Mitch Cieminski ‘16 on his plans for after Olin, and the things about his college experience that led him to the path he’s exploring now.

I was working at Insper in Brazil halfway through my sophomore year. And I think the reason I decided to leave Olin and do that wasn’t because I was some great engineer educator. I didn’t feel like I knew anything. But I just needed something to change and I didn’t really know what it was. That was coming off of a summer of research that was interesting but I didn’t totally love it.

The opportunity to go to Brazil just kind of presented itself. I went and it was awesome, I’m sure anyone at Olin can attest that I didn’t stop talking about it for almost three years. Why I liked it is because really what I was doing there was being an engineering education consultant. And consulting is like a really broad term, but basically I was a collaborator and designer and people respected me by virtue of my position.

Insper professors would ask me questions and seriously want to know my answer because it would seriously affect what they would decide [to do]. I very much felt like my position was not tokenized while I was there, even though we were all kind of worried that it would be. But we really did real work there, so I loved being this engineering education consultant. ‘OK, how can I do this for the rest of my life?’

And that is where I started.

I [figured] I would probably want a degree so people would believe I know things. So I started looking at engineering education programs. And I came across one at Purdue University. And that’s where Mel Chua was going at the time. I didn’t know her at all. I kind of just like emailed her out of the blue and said, ‘Hey I’m thinking that maybe I might want to study engineering education. And you’re doing it right now and you’re an Oliner, so maybe we should talk.’
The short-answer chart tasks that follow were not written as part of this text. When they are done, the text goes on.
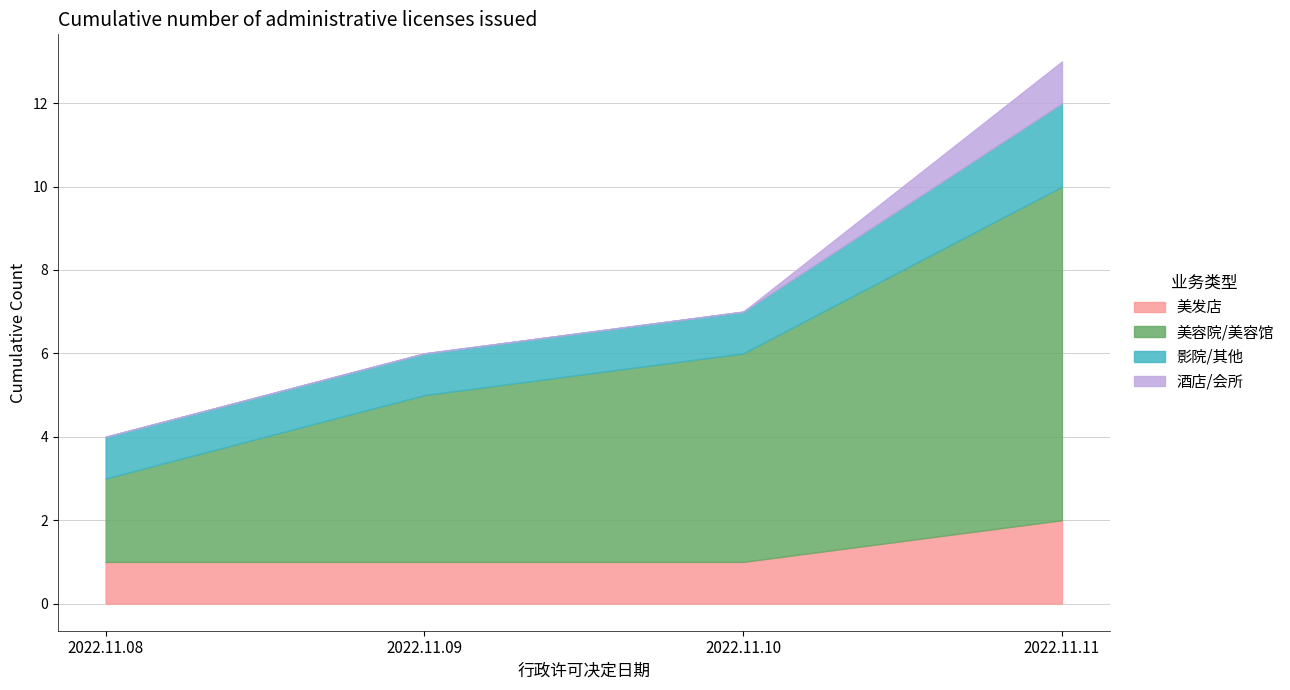

What is the average value of the 2022.11.10 series?

1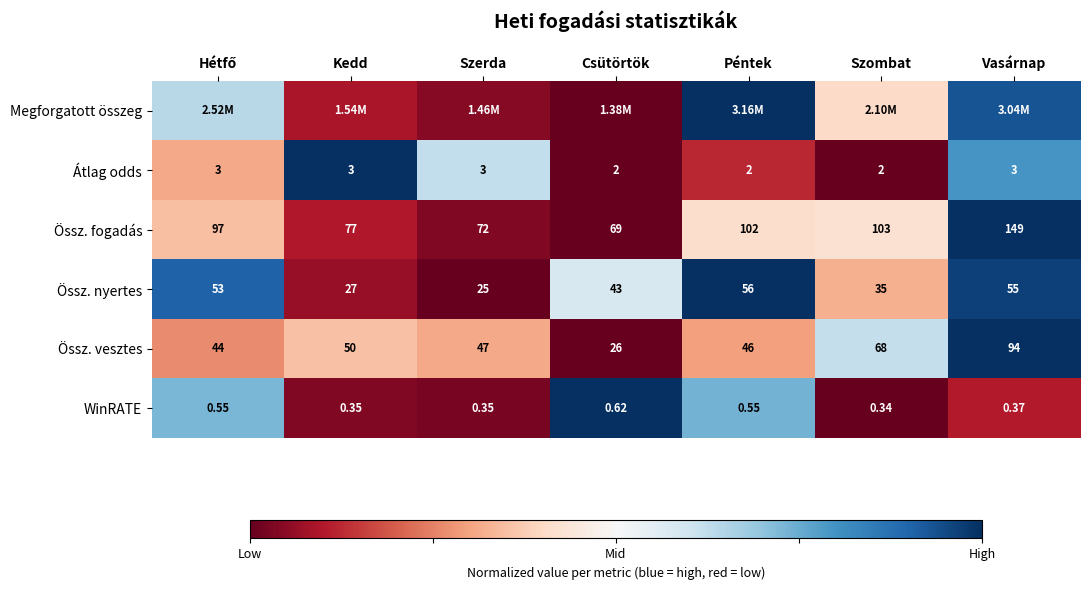

Which category has the highest value in the Össz. fogadás series?

Vasárnap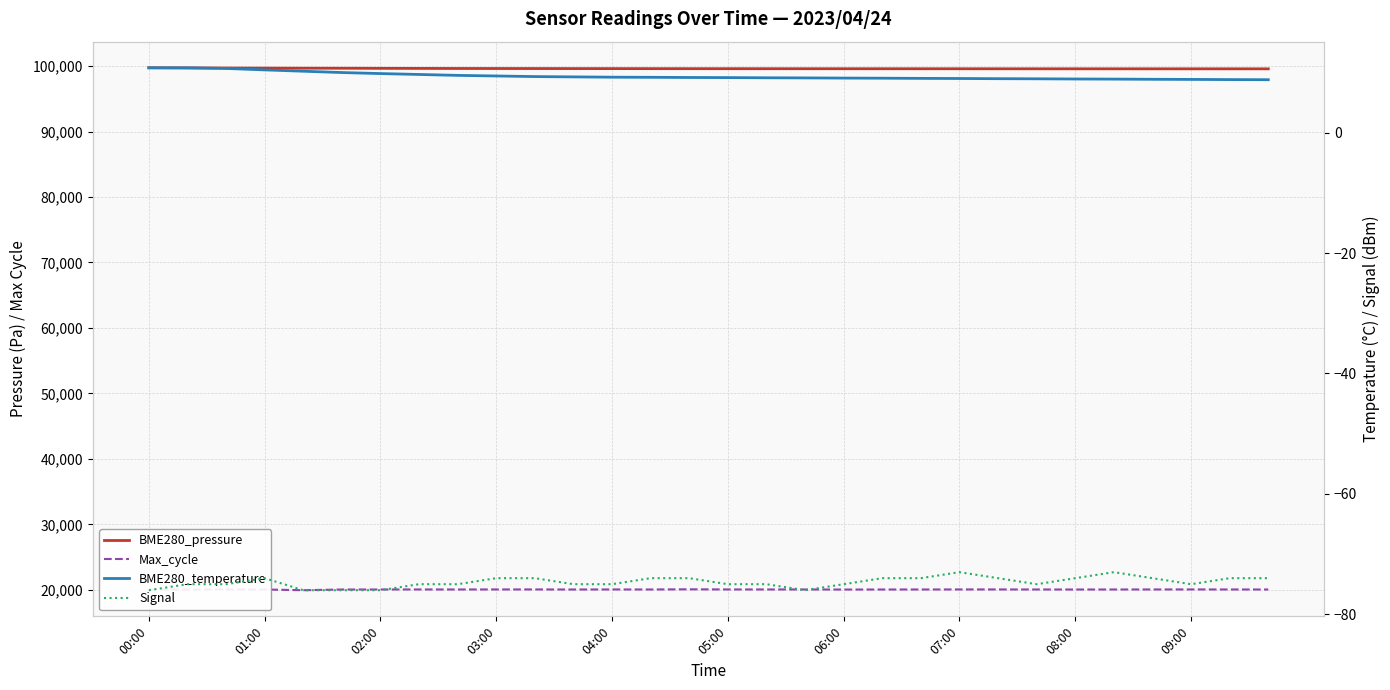

At which category is the sum across all series the highest?

00:00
We had a conversation while I was still in Brazil; that was the first time I ever met her. It was a weird conversation, in part because she told me to not go to grad school. She said to get some years of experience as an engineer and then think about it.

That was like pretty decent advice. But I spent the next two years trying to say, ‘Well if I’m going to be an engineer what kind of an engineer am I going to be?’ I was trying to find jobs within engineering that I liked and it turned out that all the ones that I tried I didn’t really like.

My SCOPE project went really well, and I think that was the best engineering experience I had after it came back [from Brazil]. But in general I realized in being back at Olin that I like engineering but not as an engineer. More as an engineer adjacent.

At first I wanted to be the socially engaged engineer who cares for the world. But now I want to focus way more on the social engagement than the engineering. And slowly that became, ‘I want to be a social scientist who studies engineering.’

Now I’m on the Alumni Council and there are a lot of Oliners who do not identify as engineers. Given that so many Oliners aren’t engineers, what is our rallying cry at this point? Who are you, fundamentally?

I think that in the world there’s a lot more flexibility than people acknowledge. I can make a big decision about where I’m going to grad school right now and the truth of this that in two years I could leave with a master’s degree and do something else or at the end of five years I could have a PhD, and just say, “actually I just want to be an engineer,” and I could go back to that. Or I could just decide to do something totally different; I actually do have a lot of flexibility.

And I’m young so that’s useful and. I have skills, so those are useful as well, but I’m in a very privileged position to be able to have that kind of flexibility. Right now, I’m living with my parents in between college and grad school and that’s because they can support me through that and they’re willing to as well.

If I make the wrong decision I can probably deal with it. And I’m pretty confident I can do that. Most people I’ve met in my life, especially at Olin, can definitely do that as well. Switch and figure things out.